Bina sayısı: 27 bin 832
Dönüşüme giren bina sayısı: 1830
Arama kurtarma ekibi: 58 kişi
Sualtı arama ve kurtarma: 9 dalgıç
Toplanma alanı: 149
Toplanma alanı büyüklüğü: 1 milyon 241 bin 902 m2
"YENİ BİR EKOSİSTEM OLUŞTURULMALI"
“6 Şubat’tan sonra ne değişti?” sorusuna da Başkan Hançerli şu yanıtı verdi:
“Çalışıyorduk, çalışmaya devam ediyoruz. Afet sonrası kadar deprem öncesi de çok önemli.

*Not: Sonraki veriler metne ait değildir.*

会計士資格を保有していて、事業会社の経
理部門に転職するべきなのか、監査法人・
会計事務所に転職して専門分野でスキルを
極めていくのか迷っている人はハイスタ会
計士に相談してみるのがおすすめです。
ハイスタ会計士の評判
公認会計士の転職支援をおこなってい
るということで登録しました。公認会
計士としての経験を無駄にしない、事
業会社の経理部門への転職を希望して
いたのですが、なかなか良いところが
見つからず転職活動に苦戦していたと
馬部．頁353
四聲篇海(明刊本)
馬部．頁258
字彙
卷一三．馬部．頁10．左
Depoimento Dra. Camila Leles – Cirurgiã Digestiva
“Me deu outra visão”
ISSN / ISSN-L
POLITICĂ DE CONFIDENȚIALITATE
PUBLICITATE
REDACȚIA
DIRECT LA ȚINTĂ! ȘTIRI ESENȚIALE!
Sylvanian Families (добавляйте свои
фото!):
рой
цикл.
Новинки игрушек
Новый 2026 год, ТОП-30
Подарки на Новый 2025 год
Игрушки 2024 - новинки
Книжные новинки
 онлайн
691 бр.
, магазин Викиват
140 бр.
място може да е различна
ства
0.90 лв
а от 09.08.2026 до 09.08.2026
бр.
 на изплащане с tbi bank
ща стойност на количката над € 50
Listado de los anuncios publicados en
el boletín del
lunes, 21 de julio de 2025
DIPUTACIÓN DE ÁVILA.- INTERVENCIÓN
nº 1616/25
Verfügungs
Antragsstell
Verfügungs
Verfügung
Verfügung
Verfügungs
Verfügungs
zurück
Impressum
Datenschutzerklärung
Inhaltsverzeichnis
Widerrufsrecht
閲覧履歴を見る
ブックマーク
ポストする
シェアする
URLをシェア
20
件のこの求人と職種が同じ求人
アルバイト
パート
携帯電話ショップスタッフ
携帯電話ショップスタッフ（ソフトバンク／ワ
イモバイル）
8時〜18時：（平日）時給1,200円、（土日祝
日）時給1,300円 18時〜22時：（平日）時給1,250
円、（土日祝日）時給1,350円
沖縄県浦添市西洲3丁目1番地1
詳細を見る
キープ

Toplanma alanı yerine geçici barınma alanı olarak kullanmak lazım. Bu alanlar sadece afet durumu için kullanılacak yer olarak hazırlanırlarsa o gün geldiğinde işlemezler. Bu alanların yaşayan farklı bir amaçla kullanılan afet döneminde de dönüşen alanlar olması gerekiyor. ‘Stokla’ diyorlar ama bunlar yönetilemez. Deprem olmuyor ve 10 yıl sonra bu çadırları atıyorsunuz. Yaşayan ve kullanılan malzemelerin afet döneminde kullanılması gerekiyor. Bizim vinçlerin, katoların hiçbiri afet için değil ama farklı bir amaç için kullanılıyor, afet olduğunda da oraya sevk ediliyor. Dolasıyla tüm ekosistemin bu mantıkla oluşturulması ve kurulması lazım.”